• CHALLENGE
Copy the part of the Minneapolis chokehold ban article that begins with "Floyd’s death by" and ends with "to be asphyxiated?", substituting "fake bill" for "counterfeit bill".

• DOCUMENT TEXT
====================

Eleven days after George Floyd was killed by a white Minneapolis police officer who held him in a chokehold for nearly 9 minutes, sparking historical protests across the U.S against the excessive use of force by police and ongoing racial inequalities, the city has banned the use of chokeholds and neck restraints by police.
Floyd’s death by a carotid restraint maneuver was caught on video and seen by millions, who were — who are — at a loss to understand how former officer Derek Chauvin could pin Floyd to the street with his knee on his neck for 8 minutes and 46 seconds as Floyd repeatedly said he couldn’t breathe. How could three other officers stand-by and not intervene as a man accused of using a counterfeit bill fell unconscious — while handcuffed and in the chokehold — and continue to be asphyxiated?
Many people believe it was because Floyd was black, including Rebecca Lucero, the Commissioner of the Minnesota Department of Human Rights, who filed a charge of discrimination against the City of Minneapolis Police Department and the City of Minneapolis “alleging discrimination in public services based on race,” according to the stipulation and order.
Lucero’s petition aimed to make sure that the George Floyd situation never happens again. It said, “The City of Minneapolis Police Department has engaged in a pattern and practice of race-based policing in violation of the Minnesota Human Rights Act.”
Now, in response to the petition, the city has agreed to change its policies and said it will start to build “toward systemic change.”
The City Banned the Use of Any Type of Chokehold by Police for Any Reason & Ordered a Duty to Report and Intervene if an Officer Sees Another Officer Use the Banned Method of Restraint
The new orders apply to any member of the police force, regardless of rank. If an officer does not intervene in a situation in which a member of the police department is using a chokehold on a suspect, they too will be disciplined the same as if they themselves used the maneuver, according to the new policy.
Another provision in the agreement between the human rights commissioner and city officials is that during crowd control situations including protests and demonstrations, officers may not use chemical agents, rubber bullets, flash-bangs, batons, and marking rounds without authorization of the chief of police, or another designated member of the force if the chief is not available.

====================

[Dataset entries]
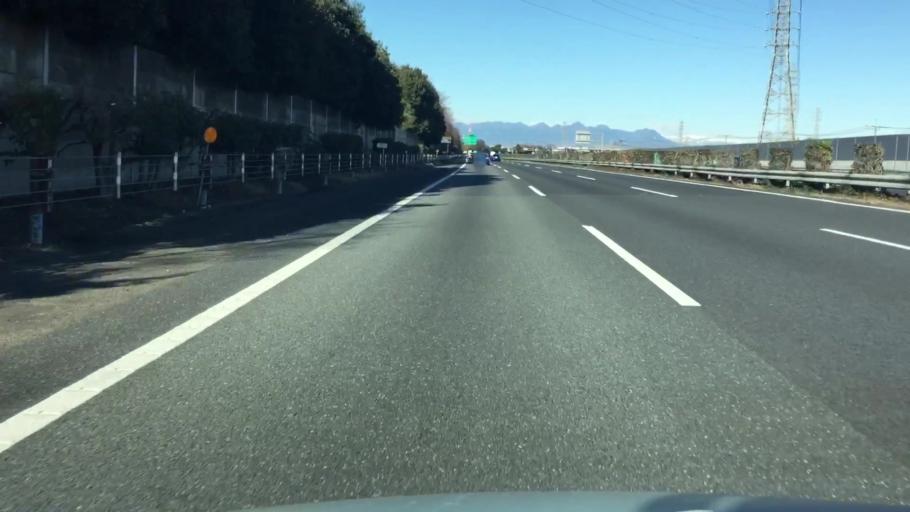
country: JP
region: Saitama
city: Honjo
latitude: 36.2253
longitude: 139.1579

====================

• FINISHED ANSWER
Floyd’s death by a carotid restraint maneuver was caught on video and seen by millions, who were — who are — at a loss to understand how former officer Derek Chauvin could pin Floyd to the street with his knee on his neck for 8 minutes and 46 seconds as Floyd repeatedly said he couldn’t breathe. How could three other officers stand-by and not intervene as a man accused of using a fake bill fell unconscious — while handcuffed and in the chokehold — and continue to be asphyxiated?